Logistics — Australia’s big, and importing tropical fruits doesn’t always work
Many tropical fruits are very sensitive to temperature changes and some don’t last long off the tree. Refrigeration requirements, biosecurity regulations and the sheer size of Australia mean that transporting fruit fresh can be very difficult and costly.
“Darwin to Sydney is a four-day road freight. From Far North Queensland where the majority of tropical fruit is grown to Sydney takes two days. The amount of time to road freight is equivalent to travelling from Singapore to Laos,” Tan-Sheppard said.
“Airfreight, the volume is not enough to make ends meet. We’d be paying $100 per kg for fruit if it was airfreighted from Queensland to Sydney.”
But what about Asian imports?
All fruit imports have to go through biosecurity screening upon arrival. Most will pass — this isn’t the problem. The issue is they need to be refrigerated for the duration of transit and unfortunately some tropical fruits just can’t handle the cold.
Tan-Sheppard said soursops are practically impossible to find in Australia because if they’re in the fridge overnight they turn black. Mangosteens also turn hard in the fridge so the risk of having to throw out rancid tropical fruit is higher than other fruits commonly imported from overseas, like citrus.
Some producers and distributors have calculated that it’s worth the risk, but our friend COVID flipped that on its head.
“Pre-COVID mangosteens from Thailand were $20 per kg … After COVID when all the airlines shutdown they went up over $50 per kg, so Australian mangosteens have now ended up cheaper,” Tan-Sheppard said.
So what’s the answer?
Basically, investment in local industries. Flying any fresh produce around the world is costly, spews carbon emissions and, especially in the case of tropical fruits, leads to an inferior product. If governments were to invest in local tropical fruit farms, and supermarkets and wholesalers committed to buying stock, we could have an array of delicious and affordable fruits on offer for which demand would only continue to rise.
“We need government involvement,” Tan-Sheppard said.
“It’s become up to individual investors and farmers to do it themselves. The system’s a bit broken.”
But some industry bodies are pushing for change.
AgriFutures Australia created an Australian Emerging Tropical Fruits Strategic RD&E Plan in December 2021 which identified five “emerging tropical fruits” with market growth potential — jackfruit, rambutan, durian, dragon fruit and longan — and outlined a plan to get them in more people’s shopping bags.
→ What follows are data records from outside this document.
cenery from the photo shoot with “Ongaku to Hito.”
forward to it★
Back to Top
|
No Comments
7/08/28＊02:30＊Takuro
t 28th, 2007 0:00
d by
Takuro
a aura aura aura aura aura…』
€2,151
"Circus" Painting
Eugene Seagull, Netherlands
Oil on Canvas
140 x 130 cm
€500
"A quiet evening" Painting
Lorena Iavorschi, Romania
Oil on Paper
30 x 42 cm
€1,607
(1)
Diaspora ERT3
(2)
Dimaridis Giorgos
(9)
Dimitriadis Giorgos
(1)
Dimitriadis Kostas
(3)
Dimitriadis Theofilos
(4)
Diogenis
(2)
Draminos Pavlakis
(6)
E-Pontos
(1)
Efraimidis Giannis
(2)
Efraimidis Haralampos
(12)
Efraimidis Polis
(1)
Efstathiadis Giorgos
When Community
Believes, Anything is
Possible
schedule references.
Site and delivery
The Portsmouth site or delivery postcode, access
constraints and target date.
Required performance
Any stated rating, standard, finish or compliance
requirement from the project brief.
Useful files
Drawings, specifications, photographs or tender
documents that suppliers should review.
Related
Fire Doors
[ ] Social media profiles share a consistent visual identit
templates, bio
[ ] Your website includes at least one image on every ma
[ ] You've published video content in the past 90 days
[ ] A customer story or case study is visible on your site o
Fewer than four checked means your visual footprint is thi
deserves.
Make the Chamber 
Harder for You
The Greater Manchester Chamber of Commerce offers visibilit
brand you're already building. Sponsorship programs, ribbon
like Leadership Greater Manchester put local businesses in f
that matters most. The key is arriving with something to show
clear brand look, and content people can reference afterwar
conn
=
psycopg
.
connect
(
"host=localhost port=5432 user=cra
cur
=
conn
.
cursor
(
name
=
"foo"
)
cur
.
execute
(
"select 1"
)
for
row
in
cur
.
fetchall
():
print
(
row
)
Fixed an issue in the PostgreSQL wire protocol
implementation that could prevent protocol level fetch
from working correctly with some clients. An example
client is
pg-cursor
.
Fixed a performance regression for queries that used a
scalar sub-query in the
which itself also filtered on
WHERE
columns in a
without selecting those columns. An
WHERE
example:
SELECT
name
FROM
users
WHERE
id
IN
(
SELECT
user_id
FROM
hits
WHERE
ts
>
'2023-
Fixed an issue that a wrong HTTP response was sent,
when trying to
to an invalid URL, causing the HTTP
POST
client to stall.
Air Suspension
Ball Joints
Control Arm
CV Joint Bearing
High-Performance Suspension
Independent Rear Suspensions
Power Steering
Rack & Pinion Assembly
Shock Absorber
“The Plan is a valuable resource that the emerging tropical fruits industry can use to promote itself to investors, stakeholders and other industries” AgriFutures Emerging Industries Program Manager Laura Skipworth said.
The organisation hopes the plan can centralise efforts to help to build a stronger and more resilient tropical fruit industry.
“While the vastness of the Northern Australia region comes with many challenges including workforce, transport and logistics, we’ve seen other industries perform successfully, so there’s a real sense that one or more of these emerging tropical fruits might be the next up-and-coming tropical fruit crop.”
Now please someone give me a million dollars and I’ll set up a mangosteen farm myself.